TEXTAUSZUG:
Zürich: „Boris Godunow“

Weitere Aufführungen in Zürich: 20.9. | 23.9. | 26.9. | 9.10. | 16.10. | 20.10.2020

Was für ein Abend! Während die meisten Opernhäuser Europas sich noch in einer Corona bedingten Schlaf- oder zumindest Halbschlafphase befinden (mit Kammeropern, alternativen Schnipselkonzerten, konzertanten, pausenlosen Opernquerschnitten), richtet das Opernhaus Zürich mit der ganz grossen Kelle an, startet nach einer sechsmonatigen Schliessung wieder mit einem Premierenreigen in der ersten Woche (BORIS GODUNOW, DAS TAPFERE SCHNEIDERLEIN, DIE CSÁRDÁSFÜRSTIN). Und dies vor (fast) vollen Rängen (zur Zeit können 900 von 1150 Sitzplätzen verkauft werden), ohne freie Zwischensitze, dafür mit Maskenpflicht im gesamten Haus. Gut so!

ZU ERLEDIGENDE AUFGABEN:
- a) Beantworte anhand des Textauszugs diese Fragen:
(i) An welchem Datum findet laut Textauszug die letzte der weiteren Aufführungen in Zürich statt?
(ii) Wie lange war das Opernhaus Zürich vor dem Neustart geschlossen?
(iii) Wie viele Sitzplätze können zurzeit verkauft werden?
- b) Gib im Textauszug die Stelle von „Weitere Aufführungen in“ bis „Haus. Gut so!“ wortgetreu aus.

QUELLENMATERIAL:
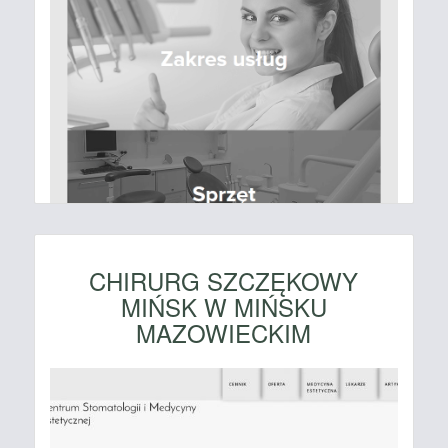
CHIRURG SZCZĘKOWY
MIŃSK W MIŃSKU
MAZOWIECKIM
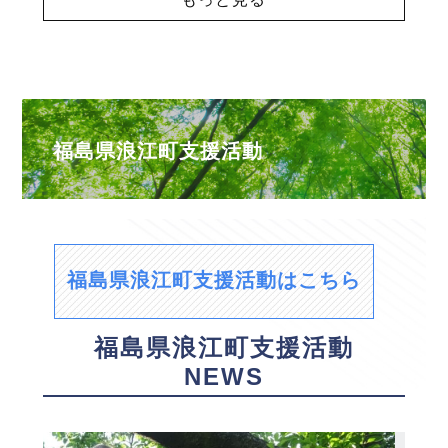
福島県浪江町支援活動
福島県浪江町支援活動はこちら
福島県浪江町支援活動
NEWS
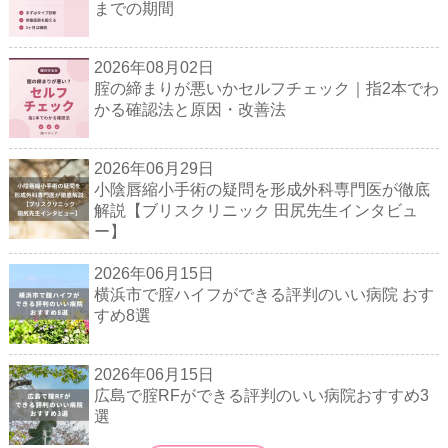
までの期間
2026年08月02日
腟の締まりが悪いかセルフチェック｜指2本でわ
かる確認法と原因・改善法
2026年06月29日
小陰唇縮小手術の疑問を形成外科専門医が徹底
解説【ブリスクリニック 田尻先生インタビュ
ー】
2026年06月15日
横浜市で腟ハイフができる評判のいい病院 おす
すめ8選
2026年06月15日
広島で腟RFができる評判のいい病院おすすめ3
選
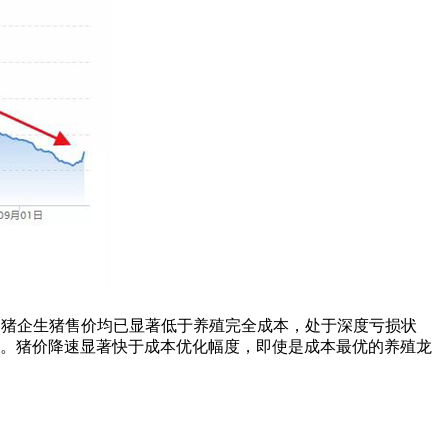
，各家猪企生猪售价均已显著低于养殖完全成本，处于深度亏损状
势。猪价降速显著快于成本优化幅度，即使是成本最优的养殖龙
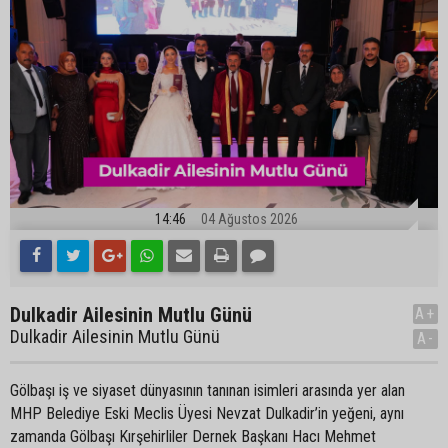
14:46
04 Ağustos 2026
Dulkadir Ailesinin Mutlu Günü
A+
Dulkadir Ailesinin Mutlu Günü
A-
Gölbaşı iş ve siyaset dünyasının tanınan isimleri arasında yer alan
MHP Belediye Eski Meclis Üyesi Nevzat Dulkadir’in yeğeni, aynı
zamanda Gölbaşı Kırşehirliler Dernek Başkanı Hacı Mehmet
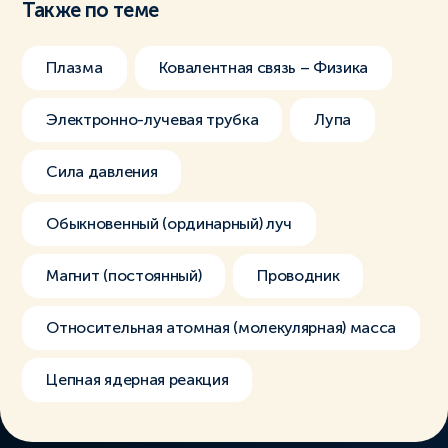
Также по теме
Плазма
Ковалентная связь – Физика
Электронно-лучевая трубка
Лупа
Сила давления
Обыкновенный (ординарный) луч
Магнит (постоянный)
Проводник
Относительная атомная (молекулярная) масса
Цепная ядерная реакция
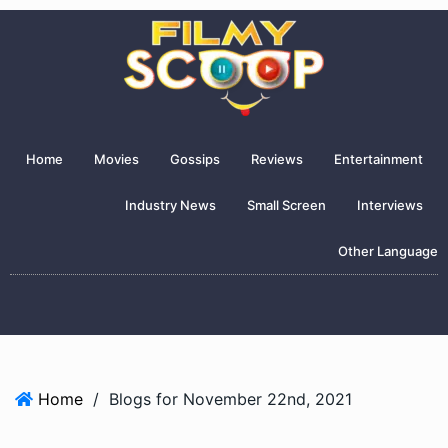
Home
Movies
Gossips
Reviews
Entertainment
Industry News
Small Screen
Interviews
Other Language
Home
/
Blogs for November 22nd, 2021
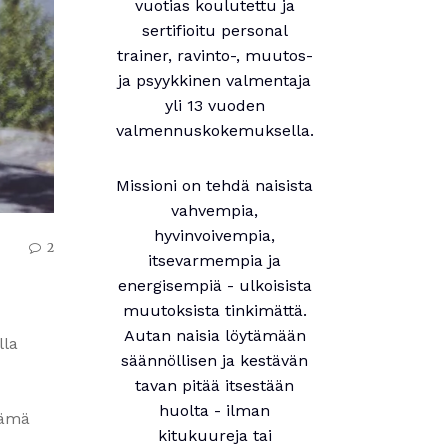
vuotias koulutettu ja
sertifioitu personal
trainer, ravinto-, muutos-
ja psyykkinen valmentaja
yli 13 vuoden
valmennuskokemuksella.
Missioni on tehdä naisista
vahvempia,
hyvinvoivempia,
2
itsevarmempia ja
energisempiä - ulkoisista
muutoksista tinkimättä.
Autan naisia löytämään
lla
säännöllisen ja kestävän
tavan pitää itsestään
huolta - ilman
nämä
kitukuureja tai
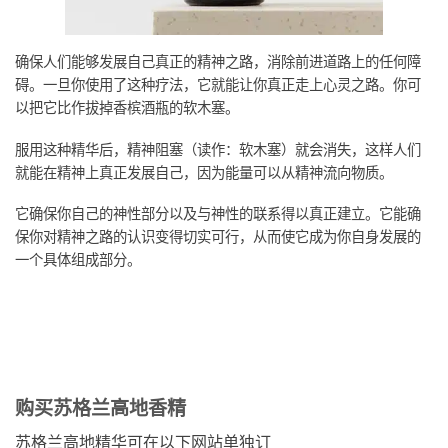
确保人们能够发展自己真正的精神之路，消除前进道路上的任何障
碍。一旦你使用了这种疗法，它就能让你真正走上心灵之路。你可
以把它比作拔掉香槟酒瓶的软木塞。
服用这种精华后，精神阻塞（读作：软木塞）就会消失，这样人们
就能在精神上真正发展自己，因为能量可以从精神流向物质。
它确保你自己的神性部分以及与神性的联系得以真正建立。它能确
保你对精神之路的认识变得切实可行，从而使它成为你自身发展的
一个具体组成部分。
购买苏格兰高地香精
苏格兰高地精华可在以下网站单独订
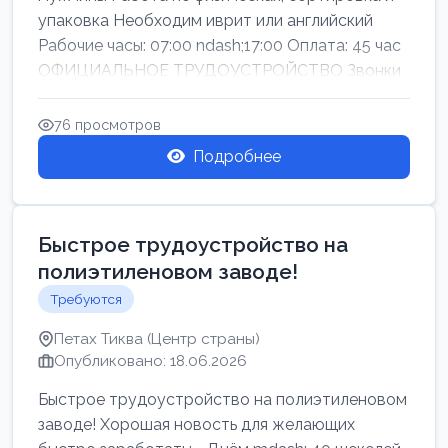
упаковка Необходим иврит или английский
Рабочие часы: 07:00 ndash;17:00 Оплата: 45 час
ОФИЦИАЛЬНОЕ ТРУДОУСТРОЙСТВО Звонки
76 просмотров
Подробнее
Быстрое трудоустройство на
полиэтиленовом заводе!
Требуются
Петах Тиква (Центр страны)
Опубликовано: 18.06.2026
Быстрое трудоустройство на полиэтиленовом
заводе! Хорошая новость для желающих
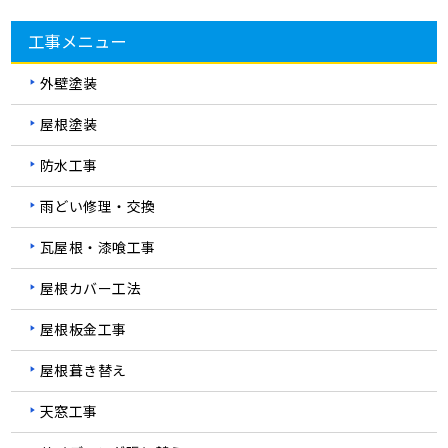
工事メニュー
外壁塗装
屋根塗装
防水工事
雨どい修理・交換
瓦屋根・漆喰工事
屋根カバー工法
屋根板金工事
屋根葺き替え
天窓工事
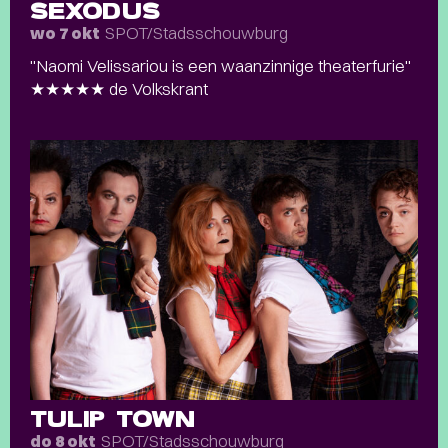
SEXODUS
SPOT/Stadsschouwburg
wo 7 okt
"Naomi Velissariou is een waanzinnige theaterfurie"
★★★★★ de Volkskrant
TULIP TOWN
SPOT/Stadsschouwburg
do 8 okt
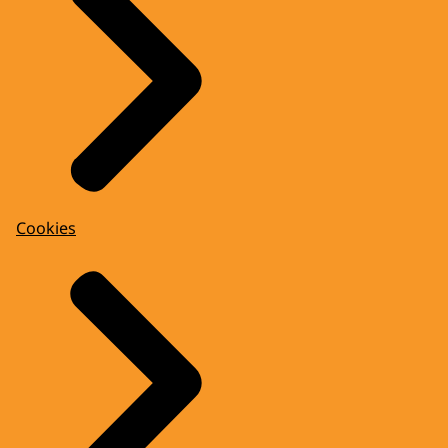
Cookies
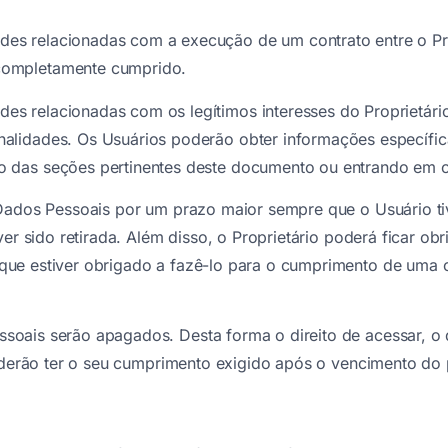
ades relacionadas com a execução de um contrato entre o Pro
 completamente cumprido.
des relacionadas com os legítimos interesses do Proprietár
inalidades. Os Usuários poderão obter informações específic
tro das seções pertinentes deste documento ou entrando em c
 Dados Pessoais por um prazo maior sempre que o Usuário ti
ver sido retirada. Além disso, o Proprietário poderá ficar o
ue estiver obrigado a fazê-lo para o cumprimento de uma o
ais serão apagados. Desta forma o direito de acessar, o di
poderão ter o seu cumprimento exigido após o vencimento do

ANTWORTEN:
- a)
(i) Am 20.10.2020.
(ii) Sechs Monate.
(iii) 900 von 1150 Sitzplätzen.

- b)
Weitere Aufführungen in Zürich: 20.9. | 23.9. | 26.9. | 9.10. | 16.10. | 20.10.2020

Was für ein Abend! Während die meisten Opernhäuser Europas sich noch in einer Corona bedingten Schlaf- oder zumindest Halbschlafphase befinden (mit Kammeropern, alternativen Schnipselkonzerten, konzertanten, pausenlosen Opernquerschnitten), richtet das Opernhaus Zürich mit der ganz grossen Kelle an, startet nach einer sechsmonatigen Schliessung wieder mit einem Premierenreigen in der ersten Woche (BORIS GODUNOW, DAS TAPFERE SCHNEIDERLEIN, DIE CSÁRDÁSFÜRSTIN). Und dies vor (fast) vollen Rängen (zur Zeit können 900 von 1150 Sitzplätzen verkauft werden), ohne freie Zwischensitze, dafür mit Maskenpflicht im gesamten Haus. Gut so!